Darkness filled the room, sudden, black and thick, with a curious smell of burning, while Morgause crouched, beaten to her knees by the rush of power. The smoke cleared a little, with a small stirring and coiling in the darkness, like the boiling of a pot. Then Morgause saw, in the widening light, the face of her youngest son, Gareth. He was dirty and travel-worn, his clothing ragged, but he was smiling with the old gaiety, and as the light grew, Morgause could see what he was looking at-the face of Lancelet.

Ah, Gwenhwyfar would not fawn on him now, not this sickly and wasted man with grey in his hair and the traces of madness and suffering in the lines round his eyes ... he looks indeed like something hung up in the field to scare birds from the grain! The old hatred surged through her: it was intolerable, that her youngest and best son should think kindly of this man, should love him and follow him as he had when he was a little child prattling to carved wooden knights ... .

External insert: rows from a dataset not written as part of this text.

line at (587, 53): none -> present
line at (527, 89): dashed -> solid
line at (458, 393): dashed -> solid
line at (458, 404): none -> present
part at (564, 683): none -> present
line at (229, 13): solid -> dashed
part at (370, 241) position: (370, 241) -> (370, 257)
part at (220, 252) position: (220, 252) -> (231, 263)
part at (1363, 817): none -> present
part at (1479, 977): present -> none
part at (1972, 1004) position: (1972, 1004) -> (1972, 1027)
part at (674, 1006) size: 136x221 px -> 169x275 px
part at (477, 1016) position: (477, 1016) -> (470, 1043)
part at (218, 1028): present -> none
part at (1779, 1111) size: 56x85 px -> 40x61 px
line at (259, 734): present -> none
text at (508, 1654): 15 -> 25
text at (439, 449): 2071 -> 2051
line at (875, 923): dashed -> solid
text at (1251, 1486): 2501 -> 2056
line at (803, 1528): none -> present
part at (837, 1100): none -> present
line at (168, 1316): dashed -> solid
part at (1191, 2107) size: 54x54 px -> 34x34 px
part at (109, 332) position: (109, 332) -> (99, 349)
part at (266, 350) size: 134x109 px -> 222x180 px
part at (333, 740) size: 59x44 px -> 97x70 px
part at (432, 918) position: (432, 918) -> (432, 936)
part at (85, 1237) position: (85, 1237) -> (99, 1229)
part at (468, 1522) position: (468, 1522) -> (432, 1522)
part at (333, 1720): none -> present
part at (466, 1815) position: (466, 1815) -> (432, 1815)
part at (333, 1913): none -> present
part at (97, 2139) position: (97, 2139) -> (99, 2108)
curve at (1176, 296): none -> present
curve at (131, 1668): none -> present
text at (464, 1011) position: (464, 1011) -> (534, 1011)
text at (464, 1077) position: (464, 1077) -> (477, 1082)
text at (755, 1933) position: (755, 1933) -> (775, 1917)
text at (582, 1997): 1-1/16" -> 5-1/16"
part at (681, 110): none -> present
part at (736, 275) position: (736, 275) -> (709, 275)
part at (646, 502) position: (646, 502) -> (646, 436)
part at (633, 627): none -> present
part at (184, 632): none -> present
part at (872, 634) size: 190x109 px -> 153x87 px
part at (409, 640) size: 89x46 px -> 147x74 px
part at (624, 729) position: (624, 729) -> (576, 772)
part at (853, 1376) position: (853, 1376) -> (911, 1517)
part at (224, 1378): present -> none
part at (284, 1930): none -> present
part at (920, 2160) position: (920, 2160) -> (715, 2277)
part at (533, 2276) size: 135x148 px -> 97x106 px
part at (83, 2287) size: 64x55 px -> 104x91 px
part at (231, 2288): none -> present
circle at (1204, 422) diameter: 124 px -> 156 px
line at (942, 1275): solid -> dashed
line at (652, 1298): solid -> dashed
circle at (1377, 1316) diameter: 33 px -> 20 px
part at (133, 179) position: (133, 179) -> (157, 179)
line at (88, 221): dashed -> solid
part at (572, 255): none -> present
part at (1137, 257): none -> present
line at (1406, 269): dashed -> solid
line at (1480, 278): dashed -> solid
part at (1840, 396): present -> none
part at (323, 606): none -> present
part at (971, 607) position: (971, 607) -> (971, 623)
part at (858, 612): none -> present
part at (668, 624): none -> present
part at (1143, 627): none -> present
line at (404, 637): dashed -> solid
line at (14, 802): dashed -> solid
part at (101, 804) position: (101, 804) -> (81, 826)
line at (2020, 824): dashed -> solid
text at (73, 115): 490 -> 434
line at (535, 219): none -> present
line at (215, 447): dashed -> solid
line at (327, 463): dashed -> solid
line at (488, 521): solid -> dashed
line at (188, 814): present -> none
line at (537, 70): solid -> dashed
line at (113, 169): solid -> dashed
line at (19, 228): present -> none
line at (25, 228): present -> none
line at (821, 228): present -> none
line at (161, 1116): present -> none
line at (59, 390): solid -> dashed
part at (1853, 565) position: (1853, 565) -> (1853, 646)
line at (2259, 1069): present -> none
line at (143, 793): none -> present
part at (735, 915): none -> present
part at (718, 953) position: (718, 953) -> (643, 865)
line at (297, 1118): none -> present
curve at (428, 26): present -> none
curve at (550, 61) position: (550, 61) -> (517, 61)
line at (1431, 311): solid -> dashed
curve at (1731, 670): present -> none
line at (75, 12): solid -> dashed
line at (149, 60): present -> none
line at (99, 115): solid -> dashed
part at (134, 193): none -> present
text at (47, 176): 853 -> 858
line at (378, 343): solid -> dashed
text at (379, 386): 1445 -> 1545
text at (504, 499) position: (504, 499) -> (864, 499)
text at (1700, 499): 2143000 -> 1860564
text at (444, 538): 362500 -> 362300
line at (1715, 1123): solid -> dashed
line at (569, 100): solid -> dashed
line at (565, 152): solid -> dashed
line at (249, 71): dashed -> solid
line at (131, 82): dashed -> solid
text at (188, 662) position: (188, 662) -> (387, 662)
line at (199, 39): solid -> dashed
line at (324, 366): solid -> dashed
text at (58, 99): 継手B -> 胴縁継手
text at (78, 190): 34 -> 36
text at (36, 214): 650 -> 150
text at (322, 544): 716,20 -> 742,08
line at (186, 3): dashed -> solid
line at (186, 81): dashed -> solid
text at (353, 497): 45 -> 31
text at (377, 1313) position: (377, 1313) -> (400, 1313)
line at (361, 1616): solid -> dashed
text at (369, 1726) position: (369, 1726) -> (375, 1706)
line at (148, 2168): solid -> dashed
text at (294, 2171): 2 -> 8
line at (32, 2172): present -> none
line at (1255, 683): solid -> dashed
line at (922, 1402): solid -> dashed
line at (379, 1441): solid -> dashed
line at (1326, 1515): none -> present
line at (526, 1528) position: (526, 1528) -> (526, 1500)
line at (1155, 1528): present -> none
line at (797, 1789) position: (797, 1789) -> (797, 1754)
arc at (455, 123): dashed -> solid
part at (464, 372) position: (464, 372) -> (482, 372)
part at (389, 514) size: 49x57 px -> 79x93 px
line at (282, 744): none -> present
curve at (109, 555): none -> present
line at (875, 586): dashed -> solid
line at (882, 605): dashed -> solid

"No, Gareth"-she heard the voice of Lancelet, soft in the curdled silence in the room-"you know why it is that I will not return to court. I will not speak of my own peace of soul-nor yet of the Queen's-but I am vowed to follow the Grail for a year and a day."

"But this is madness! What the devil is the Grail, against the needs of our king? I was sworn to him, and so were you, years before any of us heard of the Grail! When I think of our King Arthur at court with none of his faithful men save such as are lame or infirm or cowardly ... times, I wonder if perhaps it was the work of the fiend, masquerading as a work of God and come to scatter Arthur's Companions out of his hands!"